• _PROBLEM SET_
(1) In the article on cell phone use while driving, what percentage of teens and young adults say they have read an SMS message while driving?
(2) Continue the article on cell phone use while driving from where it stops.

• _PROVIDED PASSAGE_
════════

Kate Klein, MA, MPH
Want to hear something scary? In 2011 at least one quarter of all car crashes involved cell phones ….one quarter! Furthermore, 78% of teens and young adults say they have read an SMS message while driving . These are scary statistics for everyone. A momentary lapse of attention on the part of a driver will impact everyone around them with devastating results.
These effects can be seen portrayed dramatically in ads to raise awareness about cell phone use and driving. The Texting and Driving Prevention campaign by the Ad Council, the office of the State Attorneys General and the National Highway Traffic Safety Administration has produced a series of chilling videos, one showing a group of laughing teens in a car – the driver texting – while they come upon a mother and child crossing the street . It’s a video one could barely watch without cringing. Many other entities, both government and civil society, are also producing advertisements aimed at scaring drivings into putting down the cell phones.
In addition to these behavior change campaigns, most states have passed laws to ban cell phone use while driving. Thirty-seven states and DC ban all cell phone use by teen or novice drivers, and eighteen states and DC ban any cell phone use for school bus drivers . Penalties for cell phone use range from $20 in California to $10,000 in Alaska . In 2012, the the Federal Motor Carrier Safety Administration passed a law banning anyone with a Commercial Drivers License from using cell phones will driving. Commercial truck and bus companies that allow their drivers to use hand-held cell phones face a maximum penalty of $11,000 .

════════

• _DATA RECORDS_
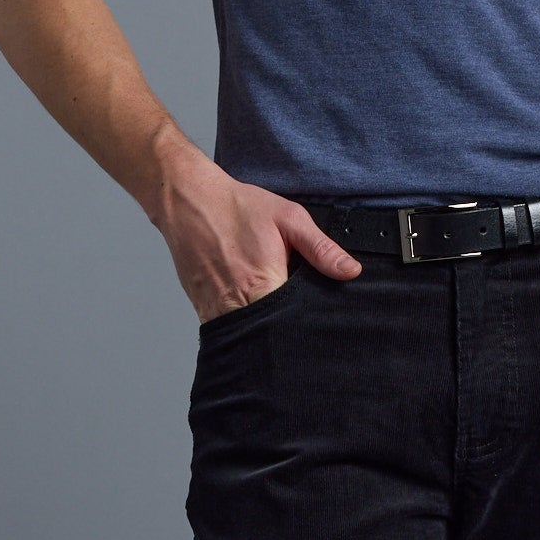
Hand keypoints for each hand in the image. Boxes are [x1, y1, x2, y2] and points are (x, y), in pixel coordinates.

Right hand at [153, 143, 361, 321]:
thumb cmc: (236, 208)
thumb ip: (321, 248)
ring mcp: (214, 309)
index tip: (316, 323)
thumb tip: (350, 272)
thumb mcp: (288, 219)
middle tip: (296, 318)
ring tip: (272, 312)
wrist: (189, 202)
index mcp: (262, 285)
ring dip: (262, 331)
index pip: (292, 325)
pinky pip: (226, 328)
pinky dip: (241, 323)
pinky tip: (251, 307)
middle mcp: (236, 304)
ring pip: (246, 337)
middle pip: (269, 336)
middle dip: (285, 330)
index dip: (307, 326)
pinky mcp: (202, 309)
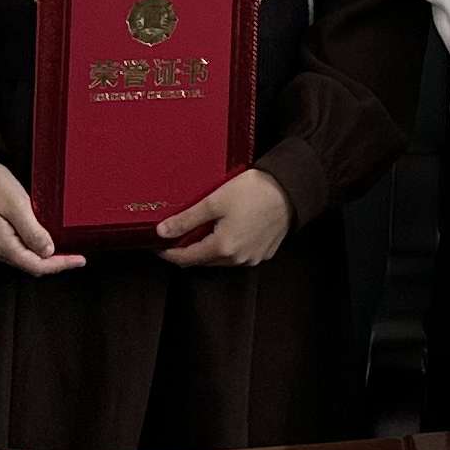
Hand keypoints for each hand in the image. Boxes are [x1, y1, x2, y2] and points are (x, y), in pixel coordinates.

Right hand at [0, 155, 85, 276]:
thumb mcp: (17, 205)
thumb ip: (33, 231)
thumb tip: (48, 252)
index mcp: (1, 245)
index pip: (36, 266)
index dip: (60, 265)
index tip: (79, 260)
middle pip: (30, 265)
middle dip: (53, 263)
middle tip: (74, 255)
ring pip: (22, 259)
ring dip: (42, 256)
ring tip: (62, 248)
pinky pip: (14, 249)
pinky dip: (30, 248)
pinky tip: (40, 239)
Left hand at [161, 166, 292, 268]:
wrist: (291, 189)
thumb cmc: (255, 192)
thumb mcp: (214, 201)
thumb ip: (186, 219)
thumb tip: (162, 232)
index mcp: (223, 248)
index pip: (185, 259)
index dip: (168, 252)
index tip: (157, 244)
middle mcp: (237, 259)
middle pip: (203, 260)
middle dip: (188, 249)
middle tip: (177, 233)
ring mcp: (252, 258)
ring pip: (220, 259)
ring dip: (208, 247)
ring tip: (202, 227)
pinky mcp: (263, 252)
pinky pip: (238, 254)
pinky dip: (227, 246)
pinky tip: (227, 228)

════════

• _NUMBERED RESPONSES_
(1) 78%

(2)
So the question is, do these laws and ad campaigns do the trick? Are people using their cell phones less? One study, conducted by the Highway Loss Data Institute, an insurance industry group, looked at accident rates before and after cell phone bans took effect in New York, the District of Columbia, Connecticut and California. Overall, the results were discouraging. Accident claims did not change after the cell phone bans took effect compared with states that do not have a cell phone ban .
As for advertisements, as part of its anti-texting & driving campaign, AT&T conducted a survey and found that 97% of teenagers know texting while driving is dangerous, however it also revealed that 89% of teenagers felt pressured to respond to a text message within one minute.
So if laws aren’t working, and advertisements aren’t working, what can be done? One place to start is with Sarah Jane Quillin’s article in the recently released Northwestern Public Health Reivew. Her article “Keep your Eyes on the Road Ahead: Avenues to Curb Texting & Driving in the US” presents a fascinating look at this health issue and ways we can try to tackle the problem. Find her article, and others, in the new issue at http://www.publichealth.northwestern.edu/nphr/.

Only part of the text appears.